Assignment:
Write out the review of MRE Meal 12: Elbow Macaroni in full, word for word, with nothing changed.

The pepper sauce was OTT. It just gave the meal a slight kick. Was the meal any good? Surprisingly so. The sauce was thick; there was a distinct tomato flavour; nice mouthfeel etc. The only problem is that it was relatively bland. It would have been better if there were little bits of meat, or meat substitute, but it's just macaroni. It's thicker and tastier than canned macaroni. Perhaps I could have put the cheese spread in it and mopped it up with the bread.

As always the main meal is surprisingly small, and if I was making a commercial MRE I would double the size of the main meal, get rid of the accessory packet, get rid of the side dish, and just slim it down to a meal plus a snack. In this case the pudding was fruit, which as before was okay but very insubstantial:


It took just a few seconds to finish it off. In the last-but-one MRE I tried the fruit juice had an odd metallic-petrol taste, but that must have been a one-off.

What about the accessory packet?


Massive packet of salt. The toilet paper is useless as toilet paper unless you're Taylor Swift. Perhaps you can douse it in petrol and use it as a signal. It's no good as toilet paper.

I don't know if the matches work; I am frightened of fire. The gum has a minty flavour that doesn't last. The moist towelette is just a wet wipe. What about the Skittles?


They were addictive, and also very sugary. After finishing them off I felt as I could climb a mountain single-handedly, which is fair enough for a military meal. My teeth probably wept tears of frustration, but it has been a long time since I listened to my teeth.

And that's MRE Meal 12: Elbow Macaroni. It's blander but less random than meal 11. The main meal is solid, but unspectacular; the accessories feel a bit rote; the snack bread probably has tonnes of sugar to keep it fresh, and as a consequence it tastes more like a cake than bread. It fills a space but I wish the cheese spread was more savoury.

As an experiment perhaps they could include a sachet of Marmite instead, because Marmite keeps forever. Do Americans have Marmite? It's an acquired taste, but soldiers are trained to obey orders, they can be trained to eat Marmite, the end.

Recorded data:
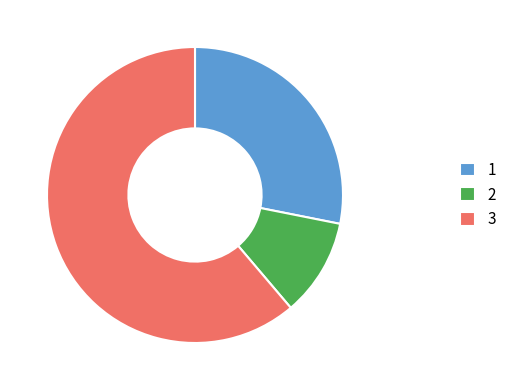

What is the majority slice?

3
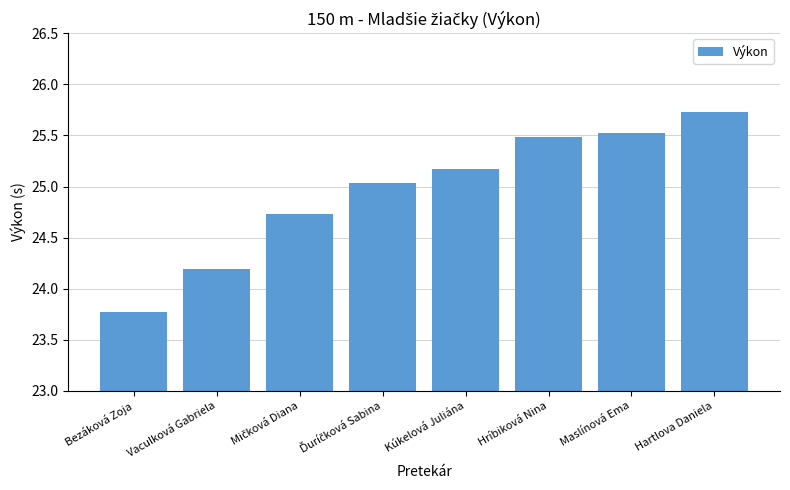

What is the difference between the maximum and second lowest values?

1.5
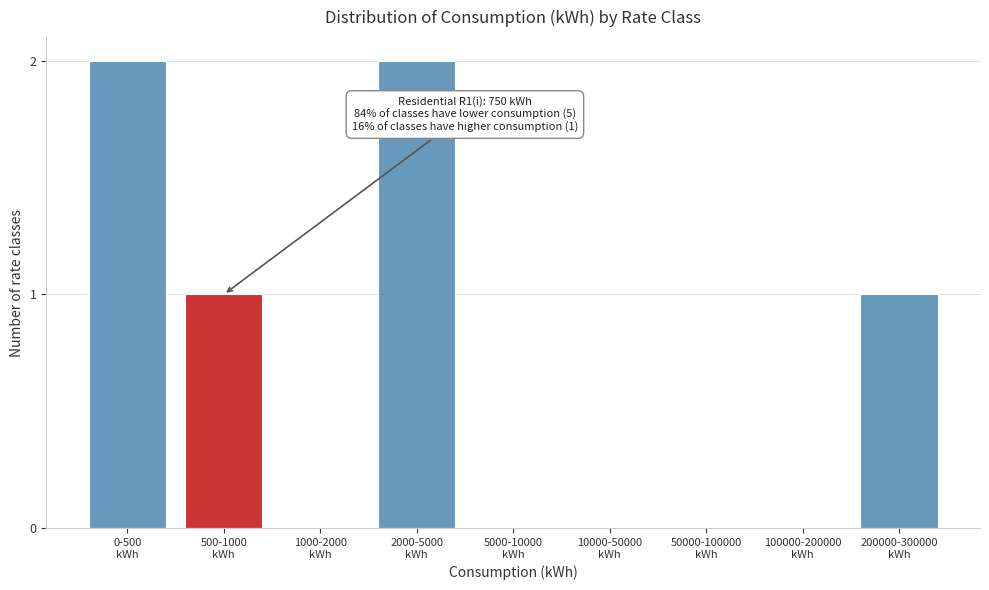

How many series are shown in this chart?

1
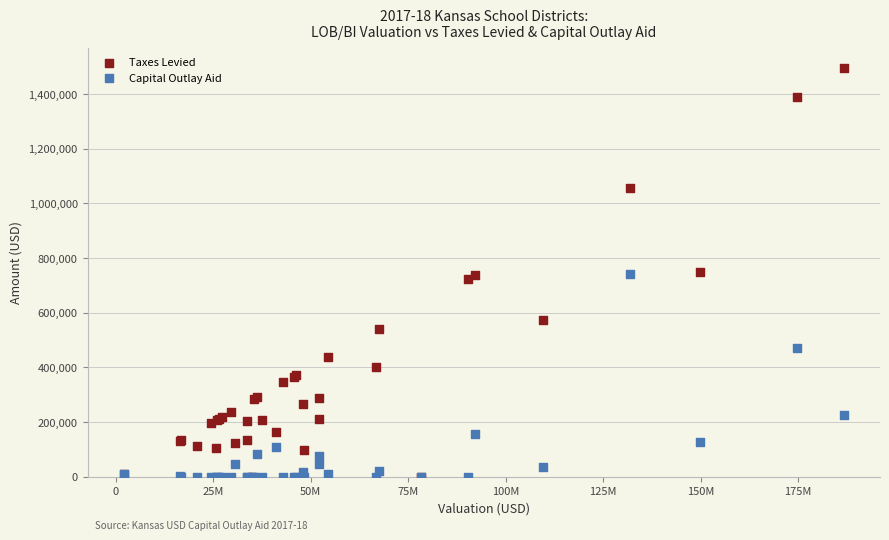

What are all the series names shown in the legend?

Taxes Levied, Capital Outlay Aid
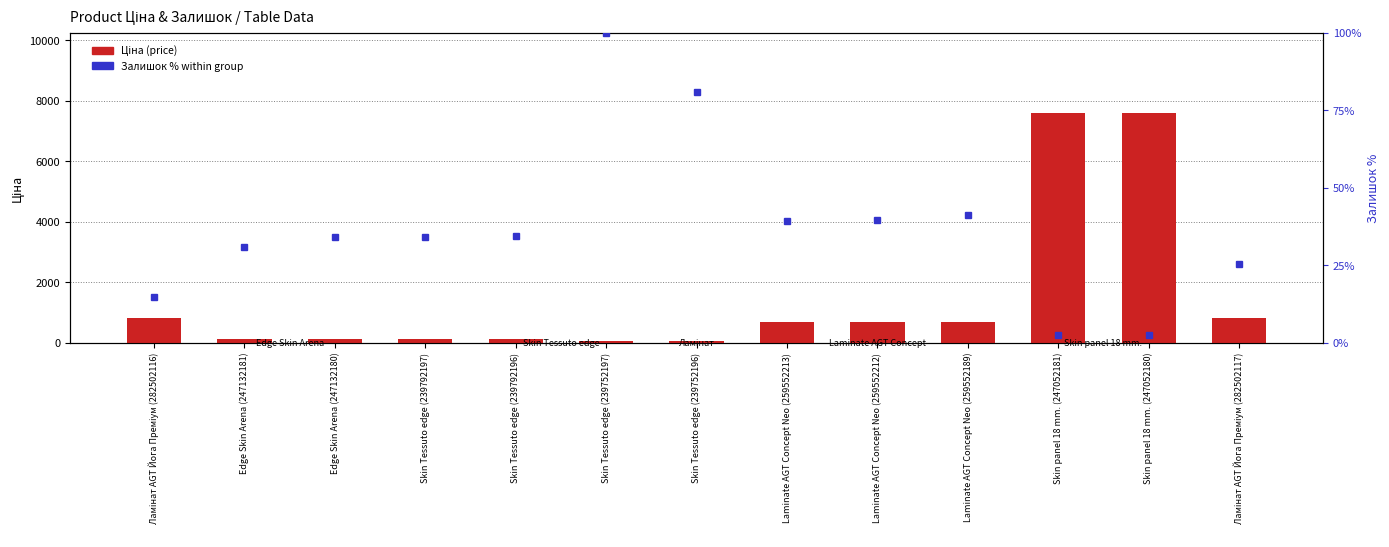

How many series are shown in this chart?

2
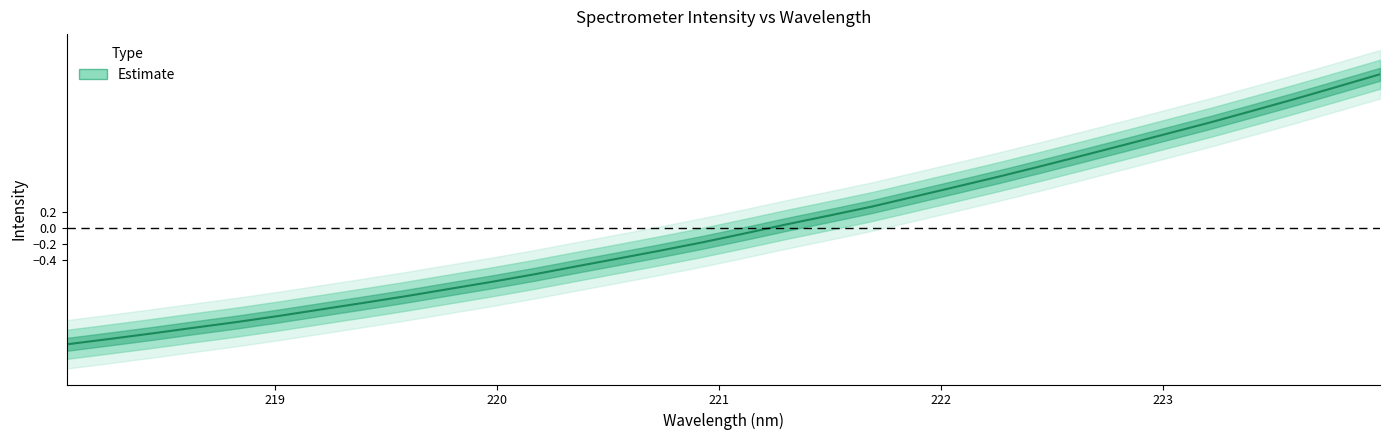

The value at 22 is 1.1. True or false?

False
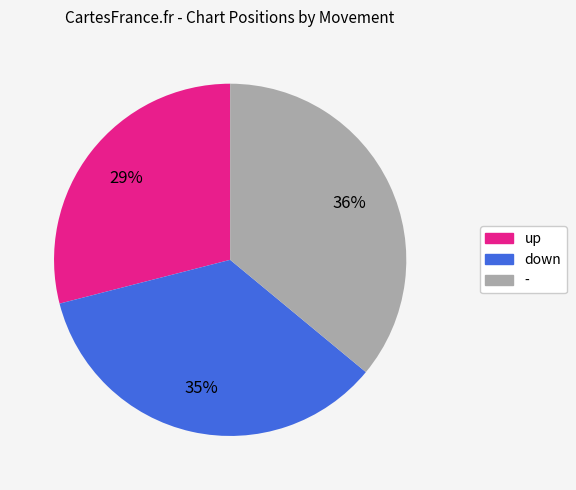

Between - and up, which is larger?

-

Written solution:
The pepper sauce was OTT. It just gave the meal a slight kick. Was the meal any good? Surprisingly so. The sauce was thick; there was a distinct tomato flavour; nice mouthfeel etc. The only problem is that it was relatively bland. It would have been better if there were little bits of meat, or meat substitute, but it's just macaroni. It's thicker and tastier than canned macaroni. Perhaps I could have put the cheese spread in it and mopped it up with the bread.

As always the main meal is surprisingly small, and if I was making a commercial MRE I would double the size of the main meal, get rid of the accessory packet, get rid of the side dish, and just slim it down to a meal plus a snack. In this case the pudding was fruit, which as before was okay but very insubstantial:


It took just a few seconds to finish it off. In the last-but-one MRE I tried the fruit juice had an odd metallic-petrol taste, but that must have been a one-off.

What about the accessory packet?


Massive packet of salt. The toilet paper is useless as toilet paper unless you're Taylor Swift. Perhaps you can douse it in petrol and use it as a signal. It's no good as toilet paper.

I don't know if the matches work; I am frightened of fire. The gum has a minty flavour that doesn't last. The moist towelette is just a wet wipe. What about the Skittles?


They were addictive, and also very sugary. After finishing them off I felt as I could climb a mountain single-handedly, which is fair enough for a military meal. My teeth probably wept tears of frustration, but it has been a long time since I listened to my teeth.

And that's MRE Meal 12: Elbow Macaroni. It's blander but less random than meal 11. The main meal is solid, but unspectacular; the accessories feel a bit rote; the snack bread probably has tonnes of sugar to keep it fresh, and as a consequence it tastes more like a cake than bread. It fills a space but I wish the cheese spread was more savoury.

As an experiment perhaps they could include a sachet of Marmite instead, because Marmite keeps forever. Do Americans have Marmite? It's an acquired taste, but soldiers are trained to obey orders, they can be trained to eat Marmite, the end.